Group that promotes the experimental analysis of behavior

The Society for the Experimental Analysis of Behavior was founded in 1957 by a group of researchers in the field of behaviorism. It publishes the Journal of the Experimental Analysis of Behavior and the Journal of Applied Behavior Analysis.

The Certificate of Incorporation (dated October 29, 1957) of the society states that:

The purpose and objects of this corporation shall be to encourage, foster, and promote the advancement of the science of experimental analysis of behavior; the promotion of research in the said science and the increase and diffusion of knowledge of the said science by the conduct of a program of education by meetings, conferences and symposia, and by the publication of journals, papers, periodicals and reports.

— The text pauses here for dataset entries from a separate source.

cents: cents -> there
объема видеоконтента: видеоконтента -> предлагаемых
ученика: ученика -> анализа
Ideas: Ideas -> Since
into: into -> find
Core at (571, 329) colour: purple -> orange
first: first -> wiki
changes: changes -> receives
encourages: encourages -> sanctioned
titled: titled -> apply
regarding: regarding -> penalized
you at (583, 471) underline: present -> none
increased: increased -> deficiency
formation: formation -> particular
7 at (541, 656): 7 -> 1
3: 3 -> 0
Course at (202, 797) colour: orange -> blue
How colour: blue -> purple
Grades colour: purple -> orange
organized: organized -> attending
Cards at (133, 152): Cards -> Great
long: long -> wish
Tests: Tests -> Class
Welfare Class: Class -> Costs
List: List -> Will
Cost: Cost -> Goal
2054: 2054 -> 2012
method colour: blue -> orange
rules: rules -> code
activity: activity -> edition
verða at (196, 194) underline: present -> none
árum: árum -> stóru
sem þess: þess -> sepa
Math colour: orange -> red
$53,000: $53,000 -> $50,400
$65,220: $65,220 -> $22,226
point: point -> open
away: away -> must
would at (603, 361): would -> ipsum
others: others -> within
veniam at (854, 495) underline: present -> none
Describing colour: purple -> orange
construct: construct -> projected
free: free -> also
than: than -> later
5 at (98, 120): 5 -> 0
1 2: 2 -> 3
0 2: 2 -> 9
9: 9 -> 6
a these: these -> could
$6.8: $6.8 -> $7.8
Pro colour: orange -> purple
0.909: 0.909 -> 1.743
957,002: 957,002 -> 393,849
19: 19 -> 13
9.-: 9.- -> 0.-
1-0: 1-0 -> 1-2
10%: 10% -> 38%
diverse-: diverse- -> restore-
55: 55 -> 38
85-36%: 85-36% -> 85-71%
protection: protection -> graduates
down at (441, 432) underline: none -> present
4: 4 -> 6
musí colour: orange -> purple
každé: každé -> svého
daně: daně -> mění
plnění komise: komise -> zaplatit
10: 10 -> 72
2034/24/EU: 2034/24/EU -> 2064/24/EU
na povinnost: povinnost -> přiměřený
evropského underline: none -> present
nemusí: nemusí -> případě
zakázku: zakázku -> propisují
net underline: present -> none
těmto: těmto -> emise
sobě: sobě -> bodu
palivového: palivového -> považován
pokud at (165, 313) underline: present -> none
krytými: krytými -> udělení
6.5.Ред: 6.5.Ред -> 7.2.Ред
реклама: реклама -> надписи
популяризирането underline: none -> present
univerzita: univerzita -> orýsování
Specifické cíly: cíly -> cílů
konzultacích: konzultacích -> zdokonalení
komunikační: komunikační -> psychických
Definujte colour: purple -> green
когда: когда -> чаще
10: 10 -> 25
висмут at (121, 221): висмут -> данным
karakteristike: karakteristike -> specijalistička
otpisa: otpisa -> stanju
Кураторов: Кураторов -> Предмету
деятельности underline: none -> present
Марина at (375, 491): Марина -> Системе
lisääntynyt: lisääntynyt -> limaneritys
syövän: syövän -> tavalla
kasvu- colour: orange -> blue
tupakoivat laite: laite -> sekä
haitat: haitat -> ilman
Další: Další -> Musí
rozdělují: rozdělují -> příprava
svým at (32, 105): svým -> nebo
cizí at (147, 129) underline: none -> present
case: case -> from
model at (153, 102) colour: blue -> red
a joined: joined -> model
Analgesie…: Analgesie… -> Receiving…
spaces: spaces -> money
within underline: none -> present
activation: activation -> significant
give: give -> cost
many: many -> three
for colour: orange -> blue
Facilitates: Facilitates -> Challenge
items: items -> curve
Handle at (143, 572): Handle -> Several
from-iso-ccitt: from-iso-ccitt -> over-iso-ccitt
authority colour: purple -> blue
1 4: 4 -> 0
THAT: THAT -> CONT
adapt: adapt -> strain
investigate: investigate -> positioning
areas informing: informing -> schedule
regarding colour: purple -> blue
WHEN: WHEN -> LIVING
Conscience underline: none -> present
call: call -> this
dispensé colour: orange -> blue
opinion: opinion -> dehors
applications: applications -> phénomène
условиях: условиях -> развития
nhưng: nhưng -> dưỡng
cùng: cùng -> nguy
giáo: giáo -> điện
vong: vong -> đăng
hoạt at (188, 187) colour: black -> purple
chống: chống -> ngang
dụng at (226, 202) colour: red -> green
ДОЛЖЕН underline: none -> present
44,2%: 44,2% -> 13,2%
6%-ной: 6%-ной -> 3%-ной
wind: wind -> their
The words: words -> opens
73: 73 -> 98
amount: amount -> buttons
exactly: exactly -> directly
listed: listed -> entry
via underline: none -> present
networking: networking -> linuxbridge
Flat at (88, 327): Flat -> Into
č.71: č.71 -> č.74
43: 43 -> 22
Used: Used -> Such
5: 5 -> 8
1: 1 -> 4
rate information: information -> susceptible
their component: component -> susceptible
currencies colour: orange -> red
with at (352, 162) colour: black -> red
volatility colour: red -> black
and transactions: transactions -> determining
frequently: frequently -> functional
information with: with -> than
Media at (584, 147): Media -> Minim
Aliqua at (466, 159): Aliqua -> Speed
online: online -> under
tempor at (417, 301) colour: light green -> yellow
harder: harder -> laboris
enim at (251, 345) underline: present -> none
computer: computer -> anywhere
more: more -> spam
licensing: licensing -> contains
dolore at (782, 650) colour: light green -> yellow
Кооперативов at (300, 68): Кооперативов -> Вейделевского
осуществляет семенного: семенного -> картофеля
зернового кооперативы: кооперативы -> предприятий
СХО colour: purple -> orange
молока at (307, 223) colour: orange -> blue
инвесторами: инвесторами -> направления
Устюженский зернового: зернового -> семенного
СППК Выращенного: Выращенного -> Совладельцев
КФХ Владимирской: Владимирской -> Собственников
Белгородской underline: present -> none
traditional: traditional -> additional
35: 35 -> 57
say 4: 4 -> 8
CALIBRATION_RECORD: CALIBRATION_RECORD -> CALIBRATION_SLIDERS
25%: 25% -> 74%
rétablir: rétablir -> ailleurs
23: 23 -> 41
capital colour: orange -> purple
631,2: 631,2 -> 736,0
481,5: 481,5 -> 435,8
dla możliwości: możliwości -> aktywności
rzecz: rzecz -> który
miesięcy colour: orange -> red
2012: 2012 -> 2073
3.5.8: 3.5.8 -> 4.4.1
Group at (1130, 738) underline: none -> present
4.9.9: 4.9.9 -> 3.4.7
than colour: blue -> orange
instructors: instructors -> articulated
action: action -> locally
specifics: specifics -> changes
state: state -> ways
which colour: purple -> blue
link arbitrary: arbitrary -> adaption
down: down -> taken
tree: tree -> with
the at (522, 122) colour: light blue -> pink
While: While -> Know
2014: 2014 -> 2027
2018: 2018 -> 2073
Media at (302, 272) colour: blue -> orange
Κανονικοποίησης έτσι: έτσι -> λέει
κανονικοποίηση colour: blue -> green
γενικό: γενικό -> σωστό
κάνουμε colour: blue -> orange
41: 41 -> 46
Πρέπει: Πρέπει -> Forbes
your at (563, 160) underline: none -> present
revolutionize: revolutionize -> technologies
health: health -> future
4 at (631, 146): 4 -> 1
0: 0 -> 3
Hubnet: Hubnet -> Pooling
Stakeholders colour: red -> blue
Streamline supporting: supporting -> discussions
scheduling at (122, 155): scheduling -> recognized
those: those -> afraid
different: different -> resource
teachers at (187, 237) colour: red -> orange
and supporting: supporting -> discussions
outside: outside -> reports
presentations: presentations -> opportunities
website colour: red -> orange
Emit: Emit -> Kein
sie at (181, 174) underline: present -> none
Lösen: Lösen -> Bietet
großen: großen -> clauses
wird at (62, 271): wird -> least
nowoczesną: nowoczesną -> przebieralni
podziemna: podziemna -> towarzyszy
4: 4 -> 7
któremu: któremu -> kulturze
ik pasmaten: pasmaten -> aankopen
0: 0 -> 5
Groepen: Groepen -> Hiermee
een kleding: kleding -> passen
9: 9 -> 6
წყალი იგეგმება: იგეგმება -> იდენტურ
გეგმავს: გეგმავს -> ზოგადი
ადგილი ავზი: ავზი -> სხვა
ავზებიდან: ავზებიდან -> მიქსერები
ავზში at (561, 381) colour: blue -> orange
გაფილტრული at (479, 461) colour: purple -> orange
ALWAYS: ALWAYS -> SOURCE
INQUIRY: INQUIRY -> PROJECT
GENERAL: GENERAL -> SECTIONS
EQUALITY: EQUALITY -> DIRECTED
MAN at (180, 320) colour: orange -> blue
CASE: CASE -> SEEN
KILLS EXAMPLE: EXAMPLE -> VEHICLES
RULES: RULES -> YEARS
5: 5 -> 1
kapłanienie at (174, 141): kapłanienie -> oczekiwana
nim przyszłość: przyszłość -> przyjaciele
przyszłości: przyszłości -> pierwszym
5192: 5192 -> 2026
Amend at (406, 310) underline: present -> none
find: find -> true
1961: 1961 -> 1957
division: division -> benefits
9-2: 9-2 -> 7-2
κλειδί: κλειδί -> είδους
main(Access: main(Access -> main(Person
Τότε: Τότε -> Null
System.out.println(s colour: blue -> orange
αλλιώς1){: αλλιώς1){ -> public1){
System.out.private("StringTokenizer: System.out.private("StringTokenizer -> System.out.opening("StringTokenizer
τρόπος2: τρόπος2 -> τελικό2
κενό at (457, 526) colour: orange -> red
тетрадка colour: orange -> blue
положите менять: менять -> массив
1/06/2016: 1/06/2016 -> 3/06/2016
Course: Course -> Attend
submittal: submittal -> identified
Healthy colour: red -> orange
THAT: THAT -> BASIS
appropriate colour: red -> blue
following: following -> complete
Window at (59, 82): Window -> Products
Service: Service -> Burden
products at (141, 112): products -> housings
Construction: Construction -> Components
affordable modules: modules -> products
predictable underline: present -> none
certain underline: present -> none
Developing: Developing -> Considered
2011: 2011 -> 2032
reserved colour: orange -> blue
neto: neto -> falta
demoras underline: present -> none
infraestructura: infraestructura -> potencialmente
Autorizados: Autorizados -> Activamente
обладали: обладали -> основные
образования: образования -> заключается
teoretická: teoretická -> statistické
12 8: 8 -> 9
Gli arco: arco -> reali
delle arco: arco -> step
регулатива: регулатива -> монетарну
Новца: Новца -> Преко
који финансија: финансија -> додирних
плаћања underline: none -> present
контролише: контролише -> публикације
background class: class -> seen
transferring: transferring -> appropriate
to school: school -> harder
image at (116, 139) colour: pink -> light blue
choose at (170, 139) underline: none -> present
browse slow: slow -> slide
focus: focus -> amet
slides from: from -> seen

The Journal of the Experimental Analysis of Behavior was established to meet the needs of those who were attracted to the behavior-analytic approach but were unhappy with the lack of a journal specializing in that rapidly growing area. As described on its inside front page ever since, the journal is "primarily for the original publication of experiments relevant to the behavior of individual organisms." It started as a quarterly in 1958 but has appeared bimonthly since 1964. The initial board of editors also served as the first board of directors of the society.

In 1968, the society established the Journal of Applied Behavior Analysis for "the original publication of reports of experimental research involving applications of the experimental analysis of behavior to problems of social importance." It appears quarterly.